▶ _SET PROBLEM_:
Turn every line of the records below into a Markdown table with the columns "Row" and "Line," numbering each row and leaving out blank lines. Omit the pictures from the table.
(begin)
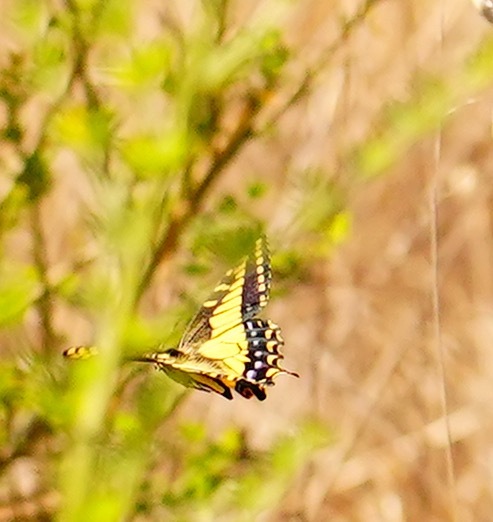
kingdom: Animalia
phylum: Arthropoda
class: Insecta
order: Lepidoptera
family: Papilionidae
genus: Papilio
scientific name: Papilio zelicaon
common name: Anise swallowtail
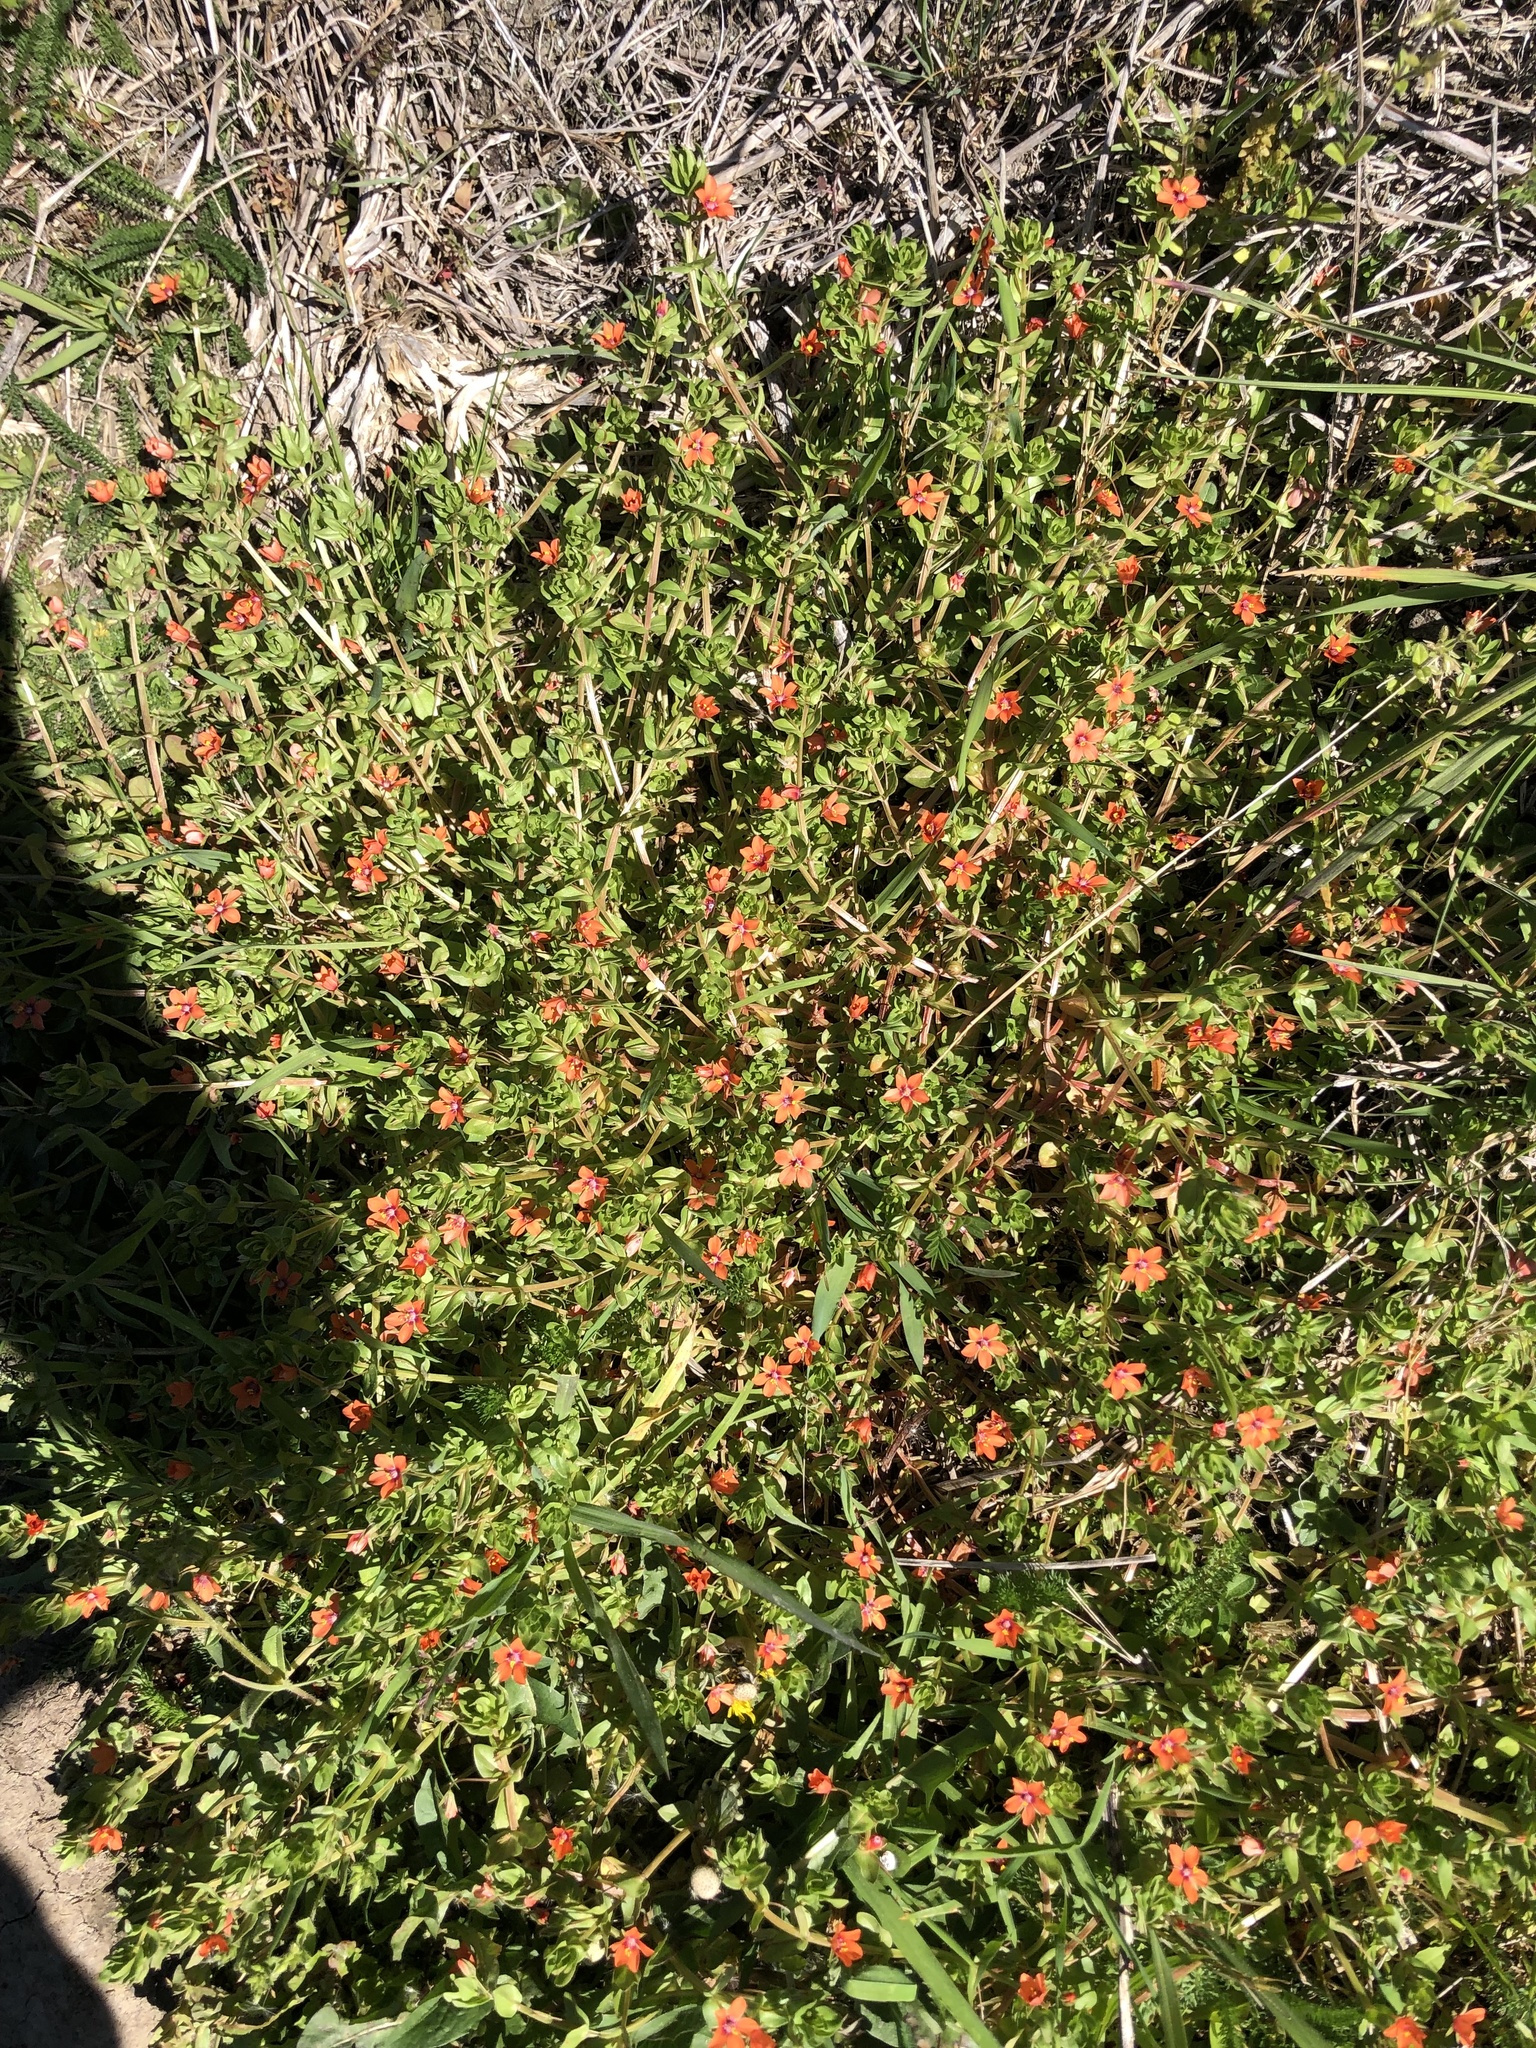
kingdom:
(end)
▶ _OUTPUT_:
| Row | Line |
|---|---|
| 1 | kingdom: Animalia |
| 2 | phylum: Arthropoda |
| 3 | class: Insecta |
| 4 | order: Lepidoptera |
| 5 | family: Papilionidae |
| 6 | genus: Papilio |
| 7 | scientific name: Papilio zelicaon |
| 8 | common name: Anise swallowtail |
| 9 | kingdom: |